Attentat 1942: Live-Action-Sequenzen gepaart mit Zeichnungen und historischen Bildern
Das Spiel erwartet dich mit verschiedenen Spielelementen, die dich stetig neu herausfordern. Zum einen hast du die Dialoge mit den Zeitzeugen, die zu irgendeinem Zeitpunkt Kontakt zu deinem Großvater hatten und dir neue Details zu den Begebenheiten der damaligen Zeit verraten. Wird dir eine konkrete Situation in der Vergangenheit geschildert, bekommst du diese in einer interaktiven schwarz-weiß Graphic Novel zu sehen. Untermalt wird das ganze durch eine Stimme aus dem Off, passende Geräusche und spannungsgeladene Musikelemente. Auch hier kannst du Entscheidungen treffen, die wiederum Einfluss darauf haben, wie detailliert du über die antifaschistische Vergangenheit deiner Großeltern aufgeklärt wirst. Liegst du mit deiner Vermutung zu weit daneben, wird die Passage mit einem „Nein, Moment. Das war doch ganz anders!“ neu gestartet. Attentat 1942 lässt somit Entscheidungen zugunsten des Gameplays ganz geschickt in diese Dialogform einfließen, was das Spielgefühl angenehm rund erscheinen lässt. Das Spiel bietet dir sogar mehr als nur ein Ende, was dazu einlädt, die Geschichte mehr als nur einmal zu erkunden.
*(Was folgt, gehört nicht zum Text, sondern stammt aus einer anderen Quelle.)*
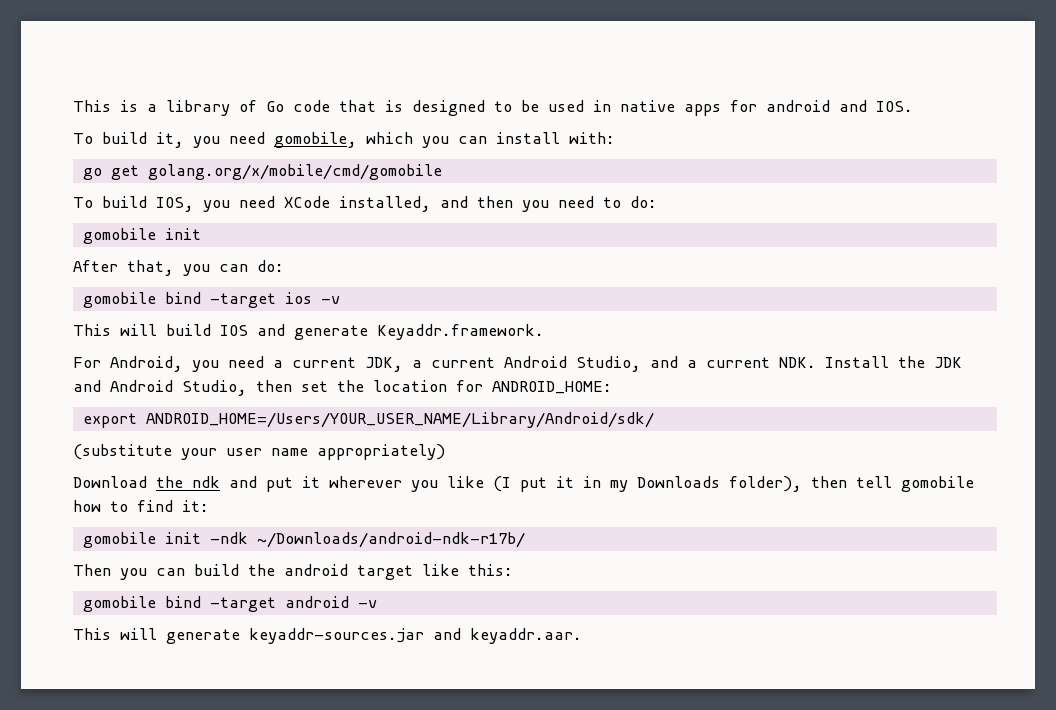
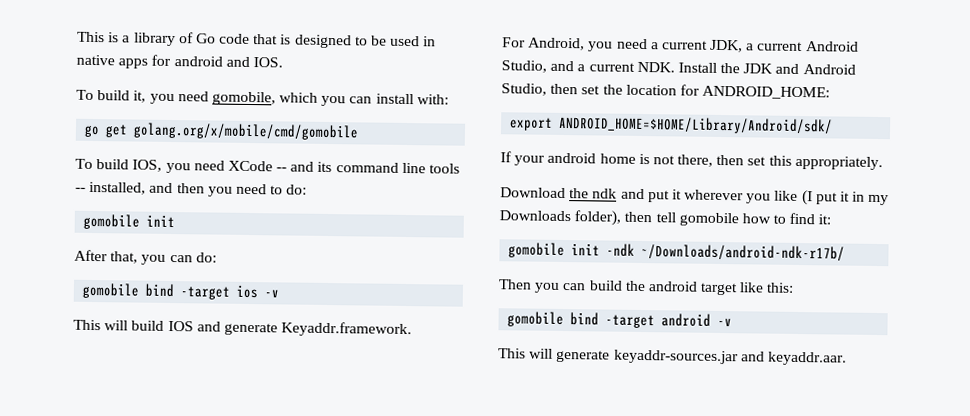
(330, 202) none -> [276,161,461,174] [75,187,86,192] -- and its command line tools --
[145,412,654,428] [73,444,445,460] ANDROID_HOME=/Users/YOUR_USER_NAME/Library/Android/sdk/ // (substitute your user name appropriately) -> [558,115,834,135] [500,151,883,171] ANDROID_HOME=$HOME/Library/Android/sdk/ // If your android home is not there, then set this appropriately.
Geschichtsvermittlung über Computerspiele?
Mit Attentat 1942 lädst du dir ein historisch akkurates Spiel auf die Festplatte, dessen Mission eindeutig die Wissensvermittlung ist. Dass die Tonspur ausschließlich auf tschechisch ist, hat sowohl Vor- als auch Nachteile. Eindeutig positiv ist die Authentizität, die durch die Zeitzeuginnen und Zeitzeugen vermittelt wird, indem sie nicht synchronisiert wurden. Von Nachteil ist jedoch, dass du als Spieler ohne Kenntnisse der tschechischen Sprache ausschließlich darauf angewiesen bist, die Untertitel zu lesen. Es ist ein bisschen wie bei Filmen in einer unbekannten Fremdsprache: Sobald du dich nur auf den Untertitel konzentrierst, gehen dir Details der Bilder verloren. Für mich persönlich schmälert das auch ein wenig den Wiederspielwert, so gern ich auch erfahren hätte, was in den Graphic-Novel-Episoden passiert wäre, hätte ich mich für eine andere Option entschieden.
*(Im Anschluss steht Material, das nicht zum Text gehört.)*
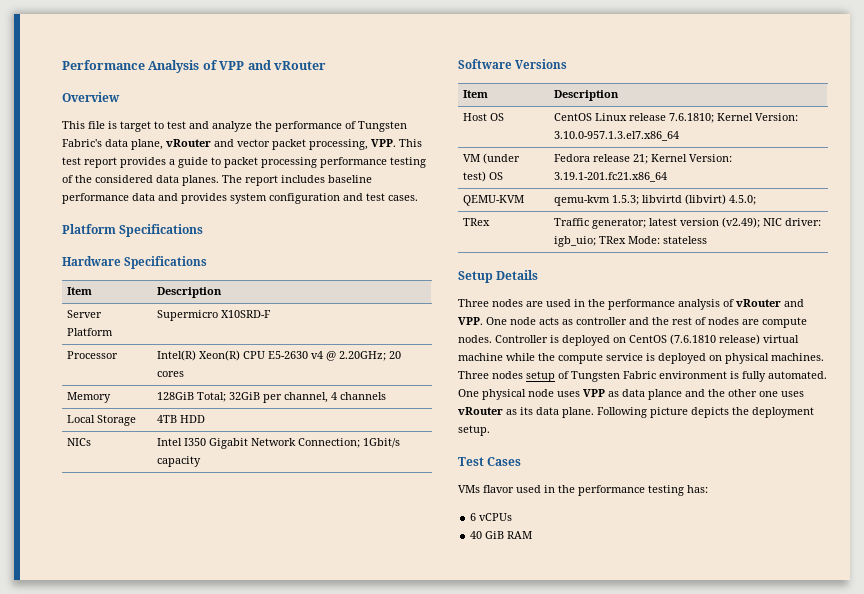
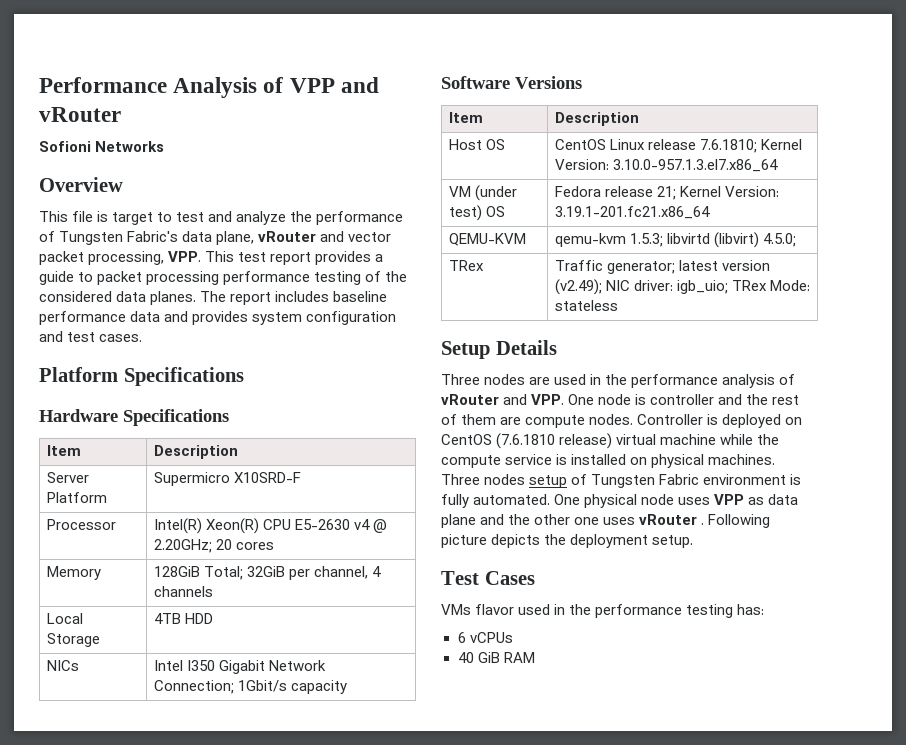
(326, 65) none -> [39,141,165,152] // Sofioni Networks
[539,317,573,325] acts as -> [635,394,647,405] is
[708,317,739,325] nodes -> [461,414,497,425] them
[658,353,706,364] deployed -> [571,454,627,465] installed
[648,389,682,400] plance -> [441,514,476,528] plane
[506,407,594,418] as its data plane. -> [701,523,705,525] .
Dennoch kann ich jedem Geschichtsinteressierten Attentat 1942 ans Herz legen, denn es wurde mit fundiertem historischen Wissen und genauso viel Liebe zum Detail entwickelt. Und gerade jetzt, wo uns die echten Zeitzeugen immer mehr verloren gehen, ist eine solche Konservierung von realen Ereignissen im Gewand des Zeitzeugenberichts umso kostbarer. Mindestens genauso spannend ist es da doch, dass das Entwicklerstudio Charles Games am 23.03.2022 einen Trailer für das Geschichtsspiel „Train to Sachsenhausen“ veröffentlicht hat, welches in gleicher Aufmachung von anderen Tragödien des Nationalsozialismus erzählt. Wer sich für diese Themen interessiert, sollte sich das Studio definitiv auf den Merkzettel setzen!